/---
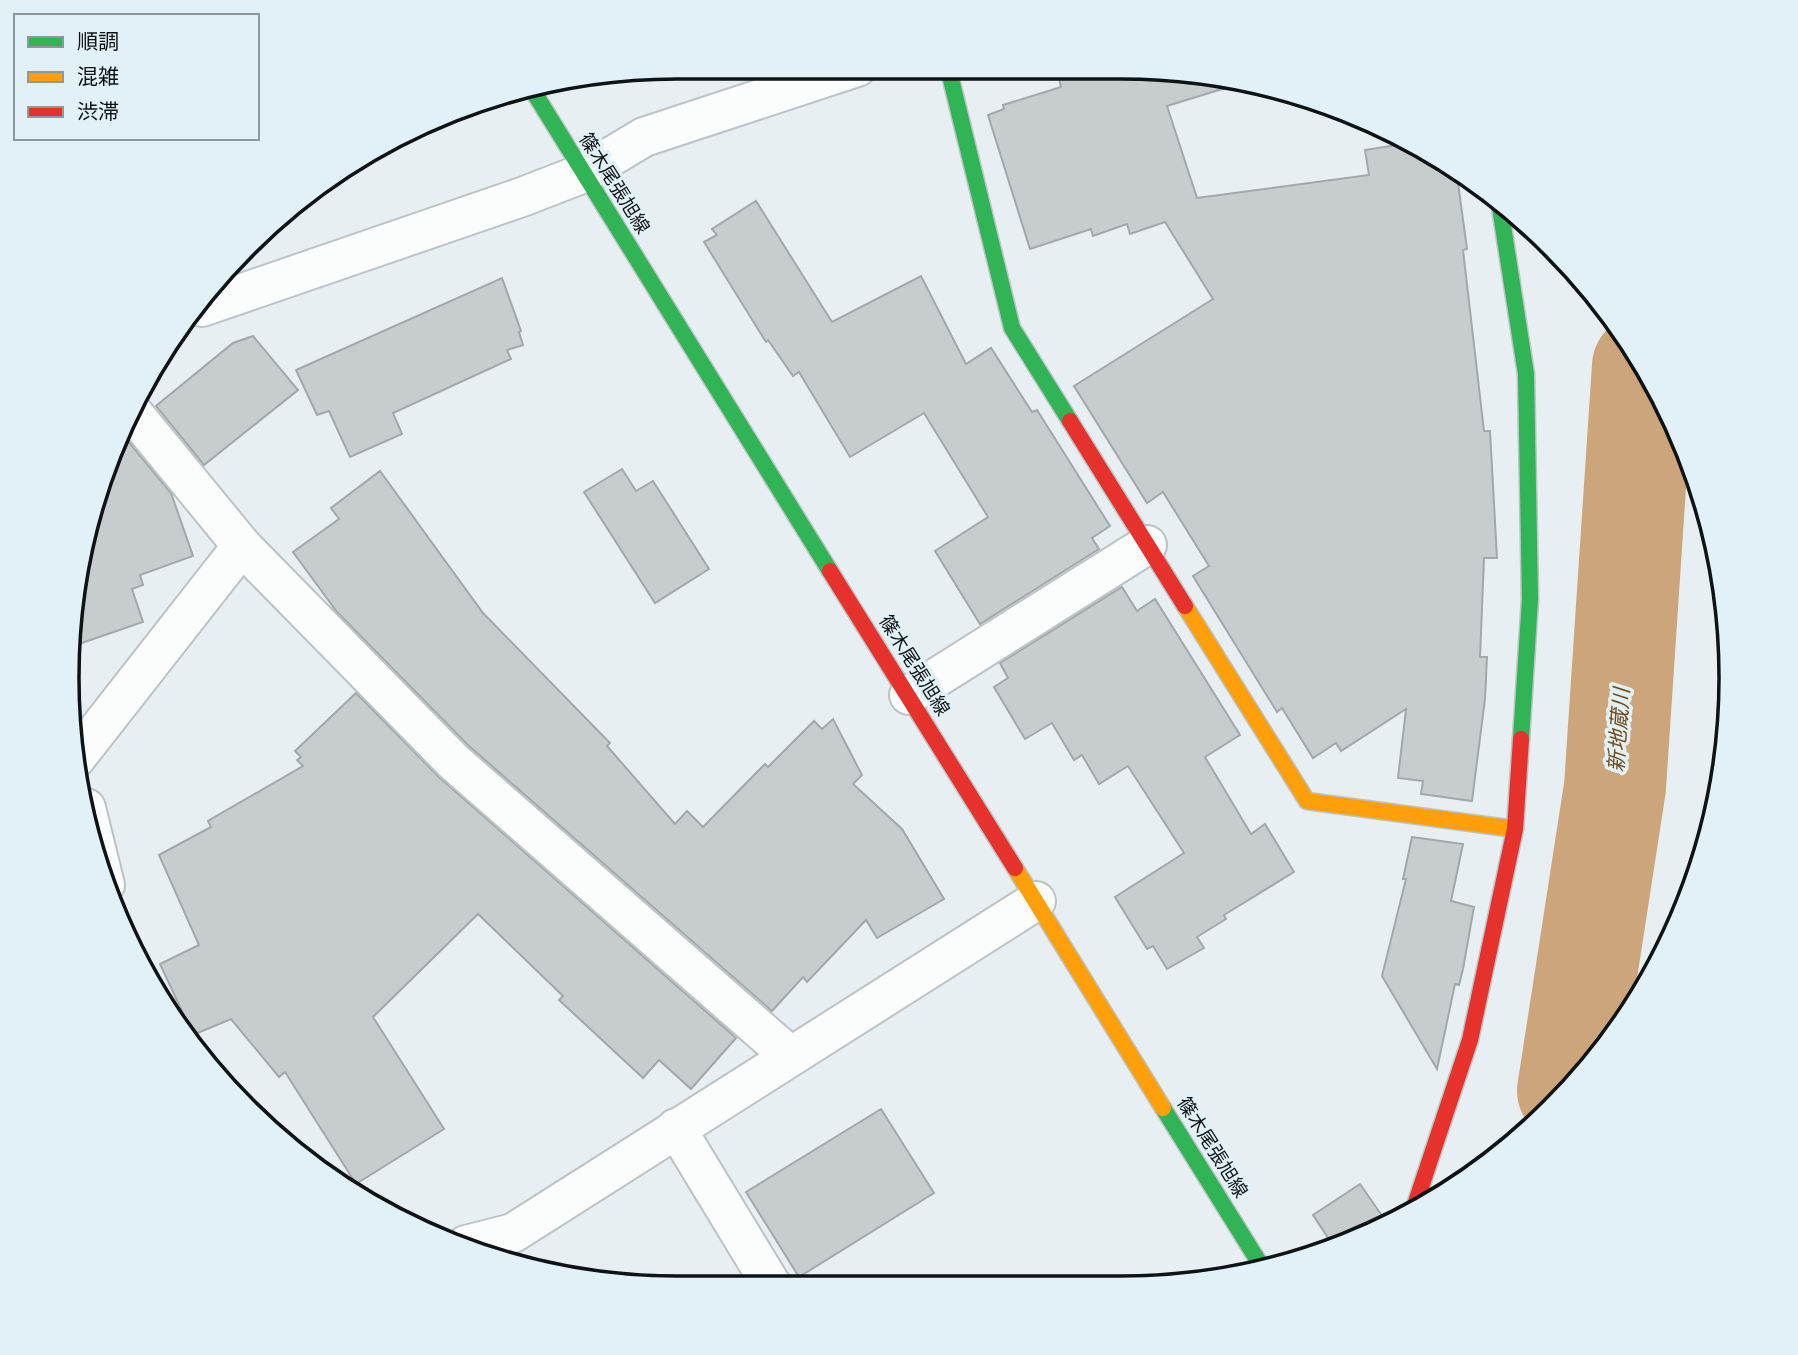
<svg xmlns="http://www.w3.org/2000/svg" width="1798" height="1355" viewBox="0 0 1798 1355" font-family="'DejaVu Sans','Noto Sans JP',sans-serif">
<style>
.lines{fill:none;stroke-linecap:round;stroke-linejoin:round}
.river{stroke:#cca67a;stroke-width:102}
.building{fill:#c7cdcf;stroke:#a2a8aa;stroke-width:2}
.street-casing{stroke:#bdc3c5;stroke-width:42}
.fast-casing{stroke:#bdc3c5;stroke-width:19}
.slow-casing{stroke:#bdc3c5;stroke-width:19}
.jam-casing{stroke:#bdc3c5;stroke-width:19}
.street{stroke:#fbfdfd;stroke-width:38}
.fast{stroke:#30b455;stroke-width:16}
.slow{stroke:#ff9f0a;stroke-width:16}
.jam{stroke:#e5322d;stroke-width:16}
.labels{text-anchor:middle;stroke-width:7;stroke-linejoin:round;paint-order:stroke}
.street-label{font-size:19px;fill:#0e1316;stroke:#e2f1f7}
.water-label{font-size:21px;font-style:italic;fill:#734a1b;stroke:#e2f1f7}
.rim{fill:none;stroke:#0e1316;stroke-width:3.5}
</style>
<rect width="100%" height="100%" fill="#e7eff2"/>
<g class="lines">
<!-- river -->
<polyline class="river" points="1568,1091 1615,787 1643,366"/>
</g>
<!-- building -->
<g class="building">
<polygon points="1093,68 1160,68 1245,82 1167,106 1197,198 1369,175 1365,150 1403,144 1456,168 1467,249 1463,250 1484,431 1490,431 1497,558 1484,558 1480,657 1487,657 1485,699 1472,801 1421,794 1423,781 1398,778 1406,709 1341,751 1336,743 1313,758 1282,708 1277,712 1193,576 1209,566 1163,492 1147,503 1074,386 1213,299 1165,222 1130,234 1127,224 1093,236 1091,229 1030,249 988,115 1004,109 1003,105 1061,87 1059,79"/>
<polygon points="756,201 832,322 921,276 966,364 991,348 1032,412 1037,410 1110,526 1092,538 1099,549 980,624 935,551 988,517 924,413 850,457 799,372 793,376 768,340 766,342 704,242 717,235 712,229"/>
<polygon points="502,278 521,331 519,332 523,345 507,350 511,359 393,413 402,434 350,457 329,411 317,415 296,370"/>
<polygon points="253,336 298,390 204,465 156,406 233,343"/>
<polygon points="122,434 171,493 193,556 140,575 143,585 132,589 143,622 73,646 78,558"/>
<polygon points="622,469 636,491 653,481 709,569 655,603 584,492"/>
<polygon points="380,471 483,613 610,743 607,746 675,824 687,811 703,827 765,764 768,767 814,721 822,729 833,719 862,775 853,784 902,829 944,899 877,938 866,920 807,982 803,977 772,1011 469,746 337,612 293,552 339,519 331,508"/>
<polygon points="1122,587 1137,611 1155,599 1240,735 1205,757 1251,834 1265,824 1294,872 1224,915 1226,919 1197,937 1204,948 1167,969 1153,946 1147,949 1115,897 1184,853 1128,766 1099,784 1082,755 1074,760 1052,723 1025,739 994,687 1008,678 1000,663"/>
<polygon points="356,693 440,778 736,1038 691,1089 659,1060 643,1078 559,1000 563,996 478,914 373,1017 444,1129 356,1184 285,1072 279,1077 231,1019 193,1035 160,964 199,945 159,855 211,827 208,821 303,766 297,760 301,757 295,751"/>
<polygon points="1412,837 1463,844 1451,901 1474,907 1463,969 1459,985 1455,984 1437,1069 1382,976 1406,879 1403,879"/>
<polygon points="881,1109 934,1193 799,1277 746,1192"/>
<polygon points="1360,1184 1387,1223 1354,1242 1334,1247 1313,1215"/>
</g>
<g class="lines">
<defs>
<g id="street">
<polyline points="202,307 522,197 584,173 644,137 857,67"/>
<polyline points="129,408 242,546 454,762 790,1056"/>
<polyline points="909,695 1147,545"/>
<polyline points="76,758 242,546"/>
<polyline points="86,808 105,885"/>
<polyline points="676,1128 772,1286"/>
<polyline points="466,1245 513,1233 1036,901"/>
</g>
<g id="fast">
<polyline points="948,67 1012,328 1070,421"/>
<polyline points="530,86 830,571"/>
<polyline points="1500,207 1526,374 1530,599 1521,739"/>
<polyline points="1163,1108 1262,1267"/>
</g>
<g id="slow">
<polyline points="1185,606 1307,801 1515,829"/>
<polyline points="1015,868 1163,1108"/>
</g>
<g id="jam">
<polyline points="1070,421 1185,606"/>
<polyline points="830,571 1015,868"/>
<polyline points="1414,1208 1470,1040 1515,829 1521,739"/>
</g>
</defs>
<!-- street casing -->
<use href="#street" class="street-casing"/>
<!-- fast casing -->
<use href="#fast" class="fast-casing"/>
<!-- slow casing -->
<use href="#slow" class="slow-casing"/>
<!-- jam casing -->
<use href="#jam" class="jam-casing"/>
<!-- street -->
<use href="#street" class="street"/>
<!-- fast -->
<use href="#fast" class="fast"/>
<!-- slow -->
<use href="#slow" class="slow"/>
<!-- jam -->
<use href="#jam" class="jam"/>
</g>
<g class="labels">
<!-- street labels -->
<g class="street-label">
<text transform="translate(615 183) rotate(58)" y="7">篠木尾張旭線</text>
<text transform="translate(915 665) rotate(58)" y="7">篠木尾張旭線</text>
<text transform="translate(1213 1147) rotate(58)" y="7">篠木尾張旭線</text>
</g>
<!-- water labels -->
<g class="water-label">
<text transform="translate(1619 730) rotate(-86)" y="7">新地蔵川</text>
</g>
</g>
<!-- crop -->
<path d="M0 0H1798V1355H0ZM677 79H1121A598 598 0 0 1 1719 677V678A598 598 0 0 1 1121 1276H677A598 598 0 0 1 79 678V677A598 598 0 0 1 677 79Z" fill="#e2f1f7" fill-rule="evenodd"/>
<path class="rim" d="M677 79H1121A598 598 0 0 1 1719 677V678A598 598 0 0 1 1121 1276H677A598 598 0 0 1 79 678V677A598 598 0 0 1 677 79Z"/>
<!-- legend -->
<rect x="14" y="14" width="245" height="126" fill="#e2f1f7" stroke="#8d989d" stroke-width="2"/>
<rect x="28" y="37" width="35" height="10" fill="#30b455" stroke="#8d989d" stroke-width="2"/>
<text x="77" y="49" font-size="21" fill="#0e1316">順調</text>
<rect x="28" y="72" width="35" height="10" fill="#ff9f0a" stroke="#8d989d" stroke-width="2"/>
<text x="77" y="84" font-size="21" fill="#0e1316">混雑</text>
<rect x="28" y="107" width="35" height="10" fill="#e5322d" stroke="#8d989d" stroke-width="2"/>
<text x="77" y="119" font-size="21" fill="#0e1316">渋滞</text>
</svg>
\---
/---
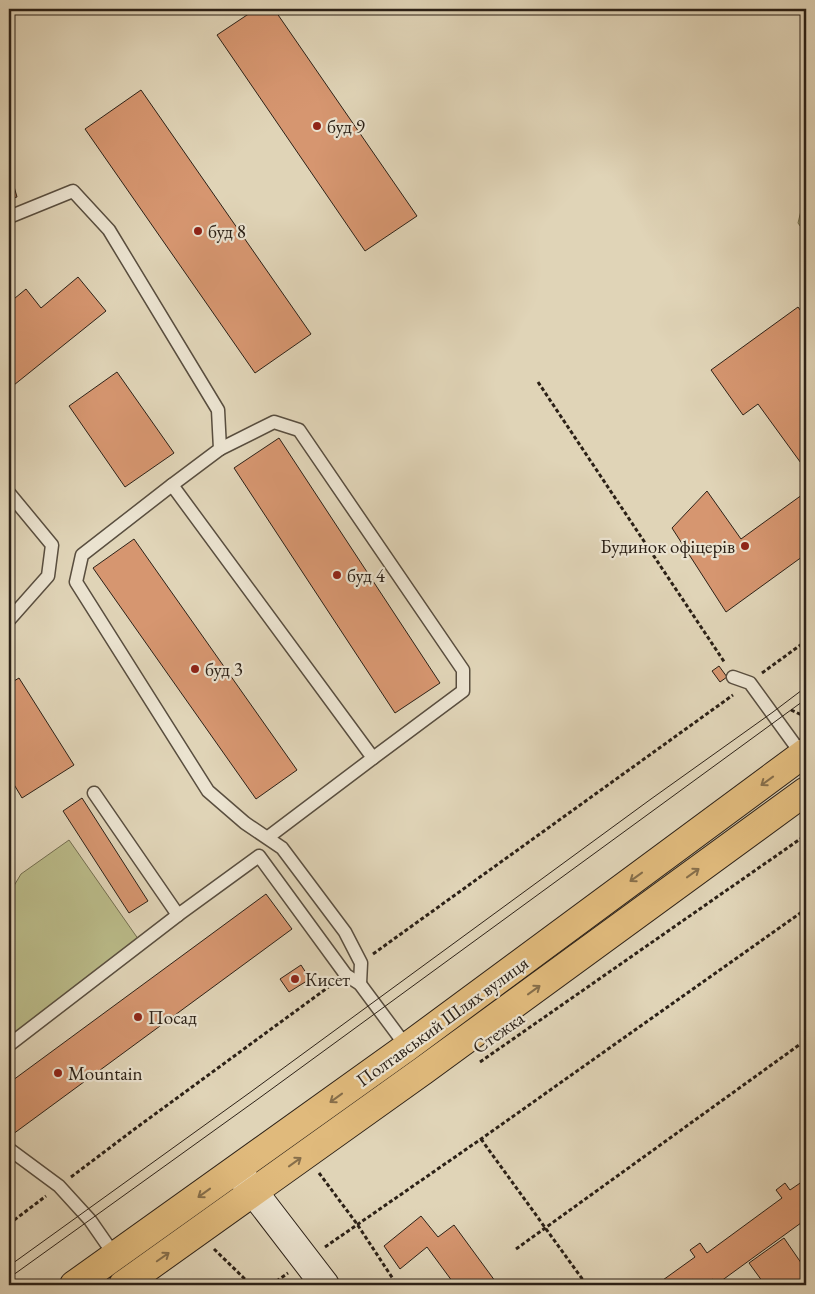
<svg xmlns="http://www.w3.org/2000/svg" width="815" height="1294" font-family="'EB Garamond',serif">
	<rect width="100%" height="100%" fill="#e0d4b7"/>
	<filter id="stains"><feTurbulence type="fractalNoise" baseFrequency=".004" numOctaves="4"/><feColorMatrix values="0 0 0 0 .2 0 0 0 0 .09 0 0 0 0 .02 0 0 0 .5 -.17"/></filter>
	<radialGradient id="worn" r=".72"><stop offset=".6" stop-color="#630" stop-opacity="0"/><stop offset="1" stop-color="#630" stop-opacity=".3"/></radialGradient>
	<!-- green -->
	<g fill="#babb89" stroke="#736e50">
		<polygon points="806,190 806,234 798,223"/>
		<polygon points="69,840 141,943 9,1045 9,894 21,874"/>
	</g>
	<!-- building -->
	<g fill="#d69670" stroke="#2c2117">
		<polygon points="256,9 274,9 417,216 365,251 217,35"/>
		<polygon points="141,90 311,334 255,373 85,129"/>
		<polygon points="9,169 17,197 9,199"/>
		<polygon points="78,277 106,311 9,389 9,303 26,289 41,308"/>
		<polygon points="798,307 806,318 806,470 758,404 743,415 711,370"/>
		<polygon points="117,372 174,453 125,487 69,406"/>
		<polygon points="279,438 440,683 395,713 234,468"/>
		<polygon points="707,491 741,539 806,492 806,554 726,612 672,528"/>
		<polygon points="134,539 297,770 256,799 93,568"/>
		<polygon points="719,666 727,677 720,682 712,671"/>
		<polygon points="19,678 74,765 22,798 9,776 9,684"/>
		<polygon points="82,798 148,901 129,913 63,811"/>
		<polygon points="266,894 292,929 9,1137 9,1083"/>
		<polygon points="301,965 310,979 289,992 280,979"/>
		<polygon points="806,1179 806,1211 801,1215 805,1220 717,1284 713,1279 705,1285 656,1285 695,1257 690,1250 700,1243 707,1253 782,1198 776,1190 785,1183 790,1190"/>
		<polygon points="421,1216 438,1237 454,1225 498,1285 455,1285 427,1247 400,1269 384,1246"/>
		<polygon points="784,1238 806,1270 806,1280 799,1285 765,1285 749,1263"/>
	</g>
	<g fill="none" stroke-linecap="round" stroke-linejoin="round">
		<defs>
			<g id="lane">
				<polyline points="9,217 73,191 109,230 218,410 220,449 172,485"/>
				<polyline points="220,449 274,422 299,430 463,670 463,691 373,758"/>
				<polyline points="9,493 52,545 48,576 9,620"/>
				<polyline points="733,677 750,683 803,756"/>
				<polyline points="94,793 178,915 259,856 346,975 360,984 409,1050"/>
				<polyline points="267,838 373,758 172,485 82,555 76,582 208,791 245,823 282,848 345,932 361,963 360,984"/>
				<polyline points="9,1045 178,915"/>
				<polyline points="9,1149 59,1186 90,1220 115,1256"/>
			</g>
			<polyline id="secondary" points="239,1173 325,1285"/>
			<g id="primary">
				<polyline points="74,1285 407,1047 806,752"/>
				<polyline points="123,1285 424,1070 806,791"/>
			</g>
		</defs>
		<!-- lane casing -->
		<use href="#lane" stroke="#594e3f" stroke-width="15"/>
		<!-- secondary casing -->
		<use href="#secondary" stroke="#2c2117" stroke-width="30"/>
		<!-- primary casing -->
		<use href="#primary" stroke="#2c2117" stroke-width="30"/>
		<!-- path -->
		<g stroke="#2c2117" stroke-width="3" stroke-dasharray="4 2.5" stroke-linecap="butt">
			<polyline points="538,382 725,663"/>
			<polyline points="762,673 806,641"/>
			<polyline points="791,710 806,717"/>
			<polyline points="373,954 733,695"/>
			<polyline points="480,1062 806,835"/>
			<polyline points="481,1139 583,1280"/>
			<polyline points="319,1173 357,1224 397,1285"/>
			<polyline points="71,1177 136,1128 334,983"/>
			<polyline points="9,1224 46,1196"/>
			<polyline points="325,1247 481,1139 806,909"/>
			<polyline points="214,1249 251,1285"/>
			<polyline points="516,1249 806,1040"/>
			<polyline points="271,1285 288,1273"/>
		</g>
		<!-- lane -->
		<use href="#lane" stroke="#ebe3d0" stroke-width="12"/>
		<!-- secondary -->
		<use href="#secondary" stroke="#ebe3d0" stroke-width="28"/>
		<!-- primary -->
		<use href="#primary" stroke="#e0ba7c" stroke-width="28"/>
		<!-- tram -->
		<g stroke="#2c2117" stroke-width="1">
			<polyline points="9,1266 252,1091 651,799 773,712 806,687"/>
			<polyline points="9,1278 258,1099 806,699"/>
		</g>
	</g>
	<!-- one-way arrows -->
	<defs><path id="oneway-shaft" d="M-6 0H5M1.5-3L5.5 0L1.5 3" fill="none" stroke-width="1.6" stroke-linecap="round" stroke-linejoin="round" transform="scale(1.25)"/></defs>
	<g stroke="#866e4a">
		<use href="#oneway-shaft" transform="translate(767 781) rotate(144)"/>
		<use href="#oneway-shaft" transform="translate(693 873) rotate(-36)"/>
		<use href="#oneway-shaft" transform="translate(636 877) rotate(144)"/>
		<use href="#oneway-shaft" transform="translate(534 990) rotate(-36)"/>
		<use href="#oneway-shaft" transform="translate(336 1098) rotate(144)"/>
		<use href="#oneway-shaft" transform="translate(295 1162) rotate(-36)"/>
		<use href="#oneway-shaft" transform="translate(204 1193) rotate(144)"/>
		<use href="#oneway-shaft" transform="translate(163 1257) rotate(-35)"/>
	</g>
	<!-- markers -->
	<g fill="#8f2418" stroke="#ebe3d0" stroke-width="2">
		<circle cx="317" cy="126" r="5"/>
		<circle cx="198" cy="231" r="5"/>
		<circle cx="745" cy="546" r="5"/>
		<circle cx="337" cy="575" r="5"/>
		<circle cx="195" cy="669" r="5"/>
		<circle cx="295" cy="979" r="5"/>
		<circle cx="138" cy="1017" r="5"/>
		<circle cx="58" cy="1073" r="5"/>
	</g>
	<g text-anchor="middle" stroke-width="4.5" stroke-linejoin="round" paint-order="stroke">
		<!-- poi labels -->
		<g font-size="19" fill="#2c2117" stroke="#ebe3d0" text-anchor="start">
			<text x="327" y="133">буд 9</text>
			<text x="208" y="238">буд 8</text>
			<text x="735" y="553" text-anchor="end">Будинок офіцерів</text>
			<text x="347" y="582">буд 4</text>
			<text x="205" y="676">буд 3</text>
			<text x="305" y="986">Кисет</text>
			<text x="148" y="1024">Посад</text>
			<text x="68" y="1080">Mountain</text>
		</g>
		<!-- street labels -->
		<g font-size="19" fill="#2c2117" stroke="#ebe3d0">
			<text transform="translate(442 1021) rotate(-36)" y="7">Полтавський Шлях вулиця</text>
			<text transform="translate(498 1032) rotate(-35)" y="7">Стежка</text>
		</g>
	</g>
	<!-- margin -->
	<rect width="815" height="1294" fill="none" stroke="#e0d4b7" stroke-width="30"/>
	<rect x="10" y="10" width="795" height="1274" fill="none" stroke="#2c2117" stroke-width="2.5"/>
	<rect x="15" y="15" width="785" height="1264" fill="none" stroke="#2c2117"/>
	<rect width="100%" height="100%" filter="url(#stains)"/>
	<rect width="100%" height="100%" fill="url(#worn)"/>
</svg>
\---
Across all the records, find the lines containing the word "filter" and reproduce each one.

■ TASK SOLUTION ■
	<filter id="stains"><feTurbulence type="fractalNoise" baseFrequency=".004" numOctaves="4"/><feColorMatrix values="0 0 0 0 .2 0 0 0 0 .09 0 0 0 0 .02 0 0 0 .5 -.17"/></filter>
	<rect width="100%" height="100%" filter="url(#stains)"/>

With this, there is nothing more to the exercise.